Our physical environment is rarely suited to teenagers
In groups, teenagers are seen as an inconvenience, let alone cycling in groups.
While there are some amenities for younger children (playgrounds, play streets), teenage spaces remain limited.
In the meantime, society provides plenty of easy ways to get dopamine bursts nowadays (i.e. social media), potentially leading to mental health issues and abuse.
Acknowledging that the world - which includes the built environment - is not made for them, is not a requirement that teenagers have to change to adapt but something they can relate to and anchor onto.
Learning to cycle and identifying where the environment fails them will give them the confidence to demand better.
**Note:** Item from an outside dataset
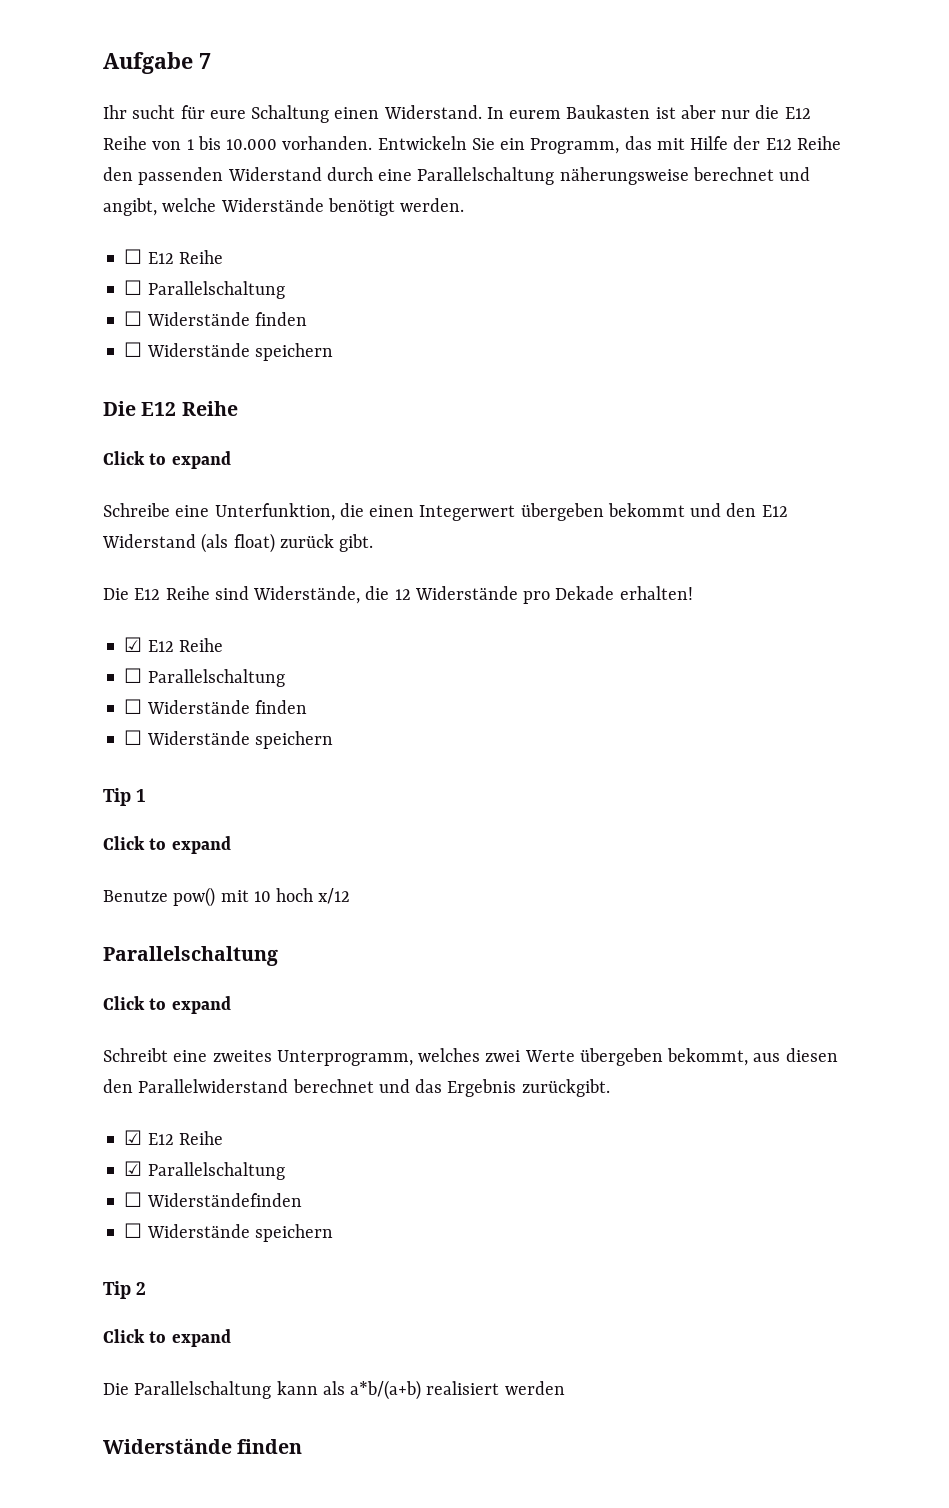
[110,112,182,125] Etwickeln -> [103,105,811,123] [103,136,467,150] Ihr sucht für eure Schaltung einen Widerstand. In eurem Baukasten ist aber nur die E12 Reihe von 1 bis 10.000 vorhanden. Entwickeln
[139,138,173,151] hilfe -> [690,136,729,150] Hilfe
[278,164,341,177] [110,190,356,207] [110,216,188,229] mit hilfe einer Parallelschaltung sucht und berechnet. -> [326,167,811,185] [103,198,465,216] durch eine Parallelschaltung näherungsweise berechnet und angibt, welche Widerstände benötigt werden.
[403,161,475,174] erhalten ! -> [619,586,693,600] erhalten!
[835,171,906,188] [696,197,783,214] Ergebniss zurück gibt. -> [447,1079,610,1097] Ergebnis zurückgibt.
Young people are able to positively impact society beyond their age group and beyond their generation if they are given more agency.
It gives voice to those who also have a stake in the built environment but whose voices are rarely heard by those with the power to change it.
After all, two out of five humans are teens.
Encouraging cycling for all
At Sustrans, part of our work is to encourage and increase cycling participation to under-represented groups, especially those who do not engage or are less likely to cycle.
For all the reasons explained above, we know that cycling aligns particularly well with the teenage thirst to explore farther, independently from family and to be with their peers.
And yet, teenagers are a group that regularly falls into the crack of cycling provision.
Let's work together to create a cycling-friendly future where teenagers can thrive and experience the many benefits that cycling has to offer.